Название | Знамя Великой Степи |
---|---|
Автор произведения | Анатолий Сорокин |
Жанр | Исторические детективы |
Серия | Голубая орда |
Издательство | Исторические детективы |
Год выпуска | 0 |
isbn |
– Егюй… где? Где Изелька? – оглядываясь по сторонам, крикнул хрипло Гудулу.
– Не знаю, не видел… Не останавливайся, гони, дьявол, им нет конца!
– Егюй!.. Изель! – Повод резко натянулся, но конь, сильно подхлестнутый плеткой сердитого Кули-Чура, пошел с новой стремительностью.
– Егюй! Изелька! – ревел Гудулу, вращая бешено головой.
– Гони, дьявол! – кричал Кули-Чур, как он уже кричал на него давней жарко-багровой, немыслимо плотной ночью, и стегал, сек, хлестал короткой плеткой коня.
– Изелька, паршивец! – безотчетно гневался Гудулу, почему-то желая немедленно увидеть толстогубого сорванца.
– Е-гююй!
Ни Егюй, ни Изель не отзывались, место Егюя занимал Кули-Чур, и теперь широкоплечий, тяжеловесный тюрк, черный как непроницаемая ночь, стал щитом, селем, лавиной, следовать за которым легче и проще.

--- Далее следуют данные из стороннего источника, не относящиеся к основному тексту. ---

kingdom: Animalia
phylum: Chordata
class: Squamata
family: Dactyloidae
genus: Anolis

Получив возможность перевести дух, Гудулу опять оглянулся.
– Изелька! Изелька, паршивец, ты где?
Было странным, что ночь расступается, выпускает в легкий рассвет, на ветер, бьющий в лицо утренней свежестью, стесняет приятной истомой холода розовеющей пустыни. Радостно было чувствовать себя живым, видеть впереди надежную спину Кули-Чура, впускать в себя робкое утро и его возбуждающие токи нового близкого дня.
Непроизвольно перестав гнать коня, Гудулу долго ехал точно во сне, не задумываясь, куда и зачем, пока не уперся в Кули-Чура.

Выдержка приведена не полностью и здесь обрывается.